Exercise:
Every line of the listing below should come back exactly as written, with no images.

Data segment:
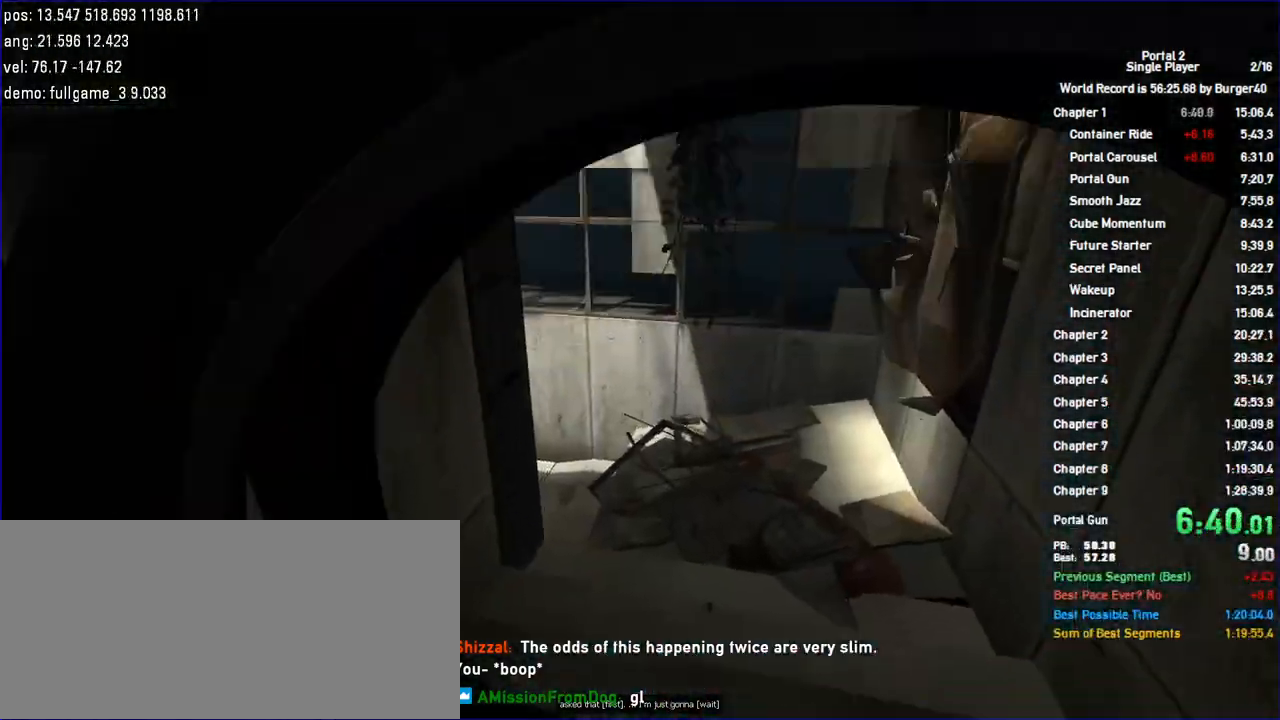
Gameplay with keyboard and mouse; each line is a JSON object with the keys and mouse buttons held at the frame after it. "events" lists presses ("down") and releases ("up") of "a", "auto", "bup", "c", "chat", "cont", "crzy1", "crzy2", "d", "fbr", "jump", "load", "load01", "low", "propi", "r", "relod", "reset", "s", "save", "sens", "shift", "space", "spanel", "use", "w", "z", "zoom", "mouse_left", "mouse_wheel" and "mouse_right" between this image and that frame as [ms after this image, input, new state], when the widget could be followed in between. "mouse_left", "mouse_wheel", "mouse_right" = the "left", "wheel", "right" buttons of the "mouse" list. No other keys are recorded. "wheel" means that the mouse wheel is clicked or scrolled. Key names are as the overlay labels them; some are game actions (e.g. jump) rather than physical keys. Not read: mouse_move.
{"keys": ["d", "jump"], "mouse": [], "events": [[33, "a", "down"], [33, "d", "up"], [133, "a", "up"], [167, "d", "down"], [267, "a", "down"], [267, "d", "up"], [367, "d", "down"], [400, "a", "up"], [433, "jump", "down"], [467, "w", "up"]]}
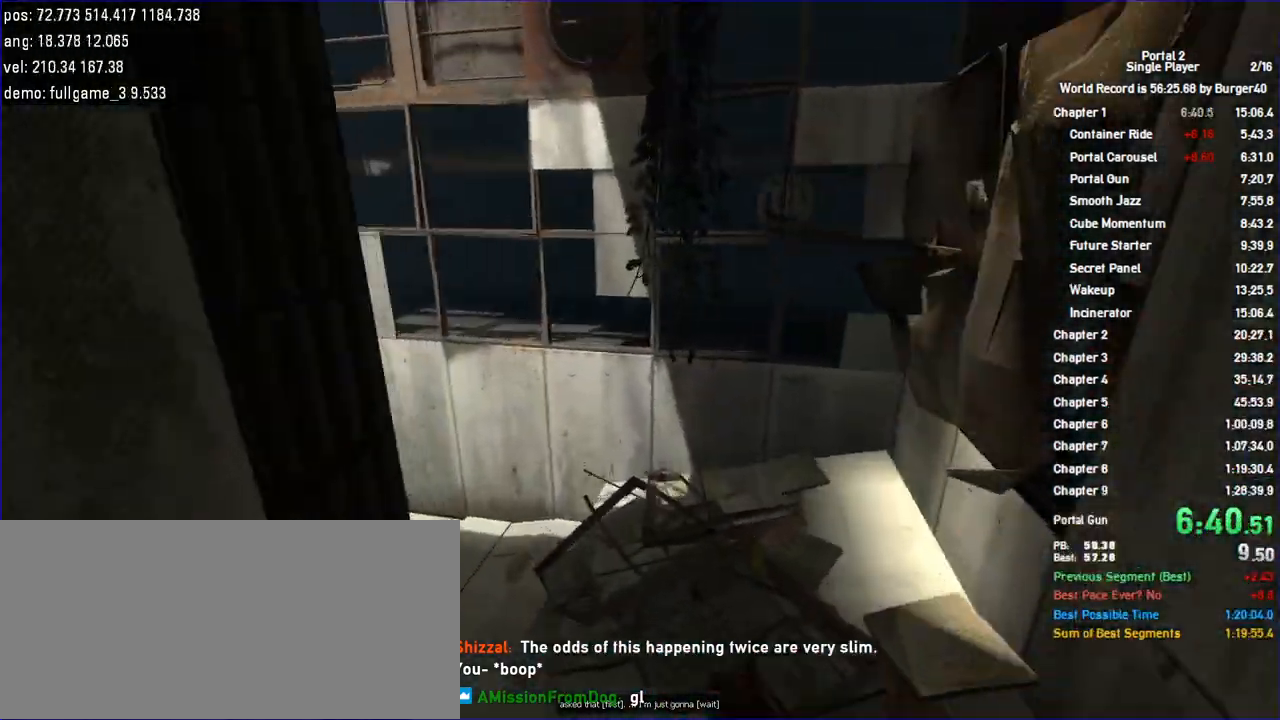
{"keys": ["a"], "mouse": [], "events": [[67, "jump", "up"], [200, "a", "down"], [267, "d", "up"]]}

Response for this exercise:
Gameplay with keyboard and mouse; each line is a JSON object with the keys and mouse buttons held at the frame after it. "events" lists presses ("down") and releases ("up") of "a", "auto", "bup", "c", "chat", "cont", "crzy1", "crzy2", "d", "fbr", "jump", "load", "load01", "low", "propi", "r", "relod", "reset", "s", "save", "sens", "shift", "space", "spanel", "use", "w", "z", "zoom", "mouse_left", "mouse_wheel" and "mouse_right" between this image and that frame as [ms after this image, input, new state], when the widget could be followed in between. "mouse_left", "mouse_wheel", "mouse_right" = the "left", "wheel", "right" buttons of the "mouse" list. No other keys are recorded. "wheel" means that the mouse wheel is clicked or scrolled. Key names are as the overlay labels them; some are game actions (e.g. jump) rather than physical keys. Not read: mouse_move.
{"keys": ["d", "jump"], "mouse": [], "events": [[33, "a", "down"], [33, "d", "up"], [133, "a", "up"], [167, "d", "down"], [267, "a", "down"], [267, "d", "up"], [367, "d", "down"], [400, "a", "up"], [433, "jump", "down"], [467, "w", "up"]]}
{"keys": ["a"], "mouse": [], "events": [[67, "jump", "up"], [200, "a", "down"], [267, "d", "up"]]}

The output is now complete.